Fed trade started November at $114-$115 per cwt; a $4 jump from mid-October. The feeding sector held firm and then managed even better prices every week that followed. November closed business at mostly $118-$119 (Figure 1). Better yet, every week of November saw the fed market surpassing last year’s pace—and December opened on the same track, not to mention marking a huge production week.
Beef business resiliency
It’ll take some time for the Holcomb plant to get back to full speed. However, there should increasingly be some sense of business-as-usual along the way. And amidst all the rancor about the plant fire and subsequent uproar about conspiracy and collusion, it’s important to note that the business has been amazingly resilient.
Consider that through November, weekly beef production in 2019 has averaged 510.5 million pounds versus 508.1 million pounds in 2018. At the same time, thus far in 2019, the fed market has averaged $116.63 per cwt, just nosing out the 2018 average through November. Considering the disruption, those year-over-year comparisons could/should have been sharply negative.

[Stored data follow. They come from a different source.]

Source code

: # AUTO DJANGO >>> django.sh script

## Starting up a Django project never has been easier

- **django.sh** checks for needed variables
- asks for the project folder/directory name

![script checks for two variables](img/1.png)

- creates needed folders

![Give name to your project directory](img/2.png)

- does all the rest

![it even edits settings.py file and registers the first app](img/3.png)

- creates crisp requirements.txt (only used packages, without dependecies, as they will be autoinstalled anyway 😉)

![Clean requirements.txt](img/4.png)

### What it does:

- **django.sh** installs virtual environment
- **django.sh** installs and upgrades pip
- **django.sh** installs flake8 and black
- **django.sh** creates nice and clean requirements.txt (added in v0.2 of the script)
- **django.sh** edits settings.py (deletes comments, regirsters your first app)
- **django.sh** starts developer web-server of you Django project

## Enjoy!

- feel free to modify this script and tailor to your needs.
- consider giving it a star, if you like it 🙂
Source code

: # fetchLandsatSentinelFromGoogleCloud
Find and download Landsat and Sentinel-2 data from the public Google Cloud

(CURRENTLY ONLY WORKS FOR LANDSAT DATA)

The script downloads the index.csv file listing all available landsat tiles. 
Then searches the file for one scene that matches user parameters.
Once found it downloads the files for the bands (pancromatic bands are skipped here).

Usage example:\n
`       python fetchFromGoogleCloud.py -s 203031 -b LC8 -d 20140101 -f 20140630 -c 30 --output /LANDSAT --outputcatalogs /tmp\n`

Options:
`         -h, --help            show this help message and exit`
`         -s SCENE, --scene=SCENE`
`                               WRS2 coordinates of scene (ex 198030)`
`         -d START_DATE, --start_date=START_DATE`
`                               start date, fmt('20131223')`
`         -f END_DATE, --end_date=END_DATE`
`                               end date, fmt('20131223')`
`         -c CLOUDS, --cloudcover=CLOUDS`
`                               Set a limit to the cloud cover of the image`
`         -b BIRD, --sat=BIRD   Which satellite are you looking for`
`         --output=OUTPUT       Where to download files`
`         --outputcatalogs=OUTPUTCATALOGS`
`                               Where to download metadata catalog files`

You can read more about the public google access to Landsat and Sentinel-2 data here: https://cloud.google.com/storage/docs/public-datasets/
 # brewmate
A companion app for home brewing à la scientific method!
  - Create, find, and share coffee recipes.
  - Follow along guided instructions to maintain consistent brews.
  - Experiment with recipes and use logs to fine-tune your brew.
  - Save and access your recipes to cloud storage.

But they weren’t. It’s also important to point out the cutout is much stronger versus last year, and that’s helped pull cattle prices along. Undoubtedly, some will argue fed prices should be even stronger because of better wholesale prices.
However, the live-to-cutout spread prior to the fire was basically on par with year-ago levels. It’s just been since the fire that the measure really widened. But more importantly, in line with getting some normalcy back to the market, packer gross margins have moderated in recent weeks (Figure 2).
Beef quality rules the market
Besides the impact of the fire, the biggest news during the past several months revolves around quality premiums or depending on your perspective, the commodity discount. While the Choice-Select spread has moderated some in recent weeks, the 13-week moving average still remains around $25!
For some perspective, the industry has produced less Choice beef during the past four months versus 2018 – the difference being 116 million pounds or roughly 2% on a comparative basis.
Meanwhile, the Choice-Select spread has skyrocketed and running roughly double year-ago levels. The disparity draws attention to the importance and impact on the demand side. As noted last month, “That trend highlights the importance of beef quality to the industry.”
Meanwhile, the premium for Prime beef has also risen to record levels, surpassing $75 per cwt in recent months. That’s equivalent to nearly $650 for an 850-pound carcass. Simultaneously, the widening gap between middle meats and end meats is showing no sign of old age (Figure 3).
All that said, the importance of beef demand can’t be understated given the market shock. It’s the foundation for the beef industry’s resilience during the past several months. Moreover, based on recent economic news, it would seem consumers will remain active purchasers of beef.
To that end, when giving presentations, there are several slides I use on a regular basis. One of my favorites is titled: A Matter of Perspective.
The bullet points subsequently explain that just asking, “What’s the market going to be?” reflects more of a commodity, one-size-fits-all mindset. That is, it relegates business to doing what we’ve always done. Conversely, the better question is, “What’s the business environment telling us?”
As noted above, the business environment is sending some very distinct signals. Quality and consistency matter to a greater degree than ever before. The especially interesting aspect about 2019, though, being quality premiums (or commodity discounts) surged somewhat unexpectedly. No one could have anticipated the dollar differences being so large and so extended.
That’s an important event. It’s impossible to foresee exactly when, or to what magnitude, the market will price in that difference.
The key take-away being to position yourself to take advantage of it when it occurs. That speaks to the importance of knowing how your cattle perform and ensuring you’re selling accordingly. The same principle holds true for other important consumer-oriented attributes (e.g. source and age verification) – one never knows when the value difference will surge.
So, if 2019 has taught us anything, it’s reinforces the importance of risk management on both sides of the equation: danger AND opportunity. From a downside perspective (i.e. danger), risk management is critical because it’s impossible to anticipate black swan events—plant fires, international trade disruption, whatever it might be.
Conversely, from an upside perspective (i.e. opportunity), producing the right cattle with the right attributes and marketing them in the right venues is critical to taking advantage of securing extra revenue.
In both cases—danger and opportunity—being prepared is fundamental to being successful. With that in mind, going into 2020, several key questions are important for the success of your operation, including:
- What are you measuring?
- How are you adjusting?
- Are you connecting the dots correctly?
- Where are new opportunities?
- How will you construct and manage your business to prepare for what lies ahead?
As always, producers are encouraged to remain informed, obtain objective information and avoid emotion in their respective decision-making process to ensure success along the way.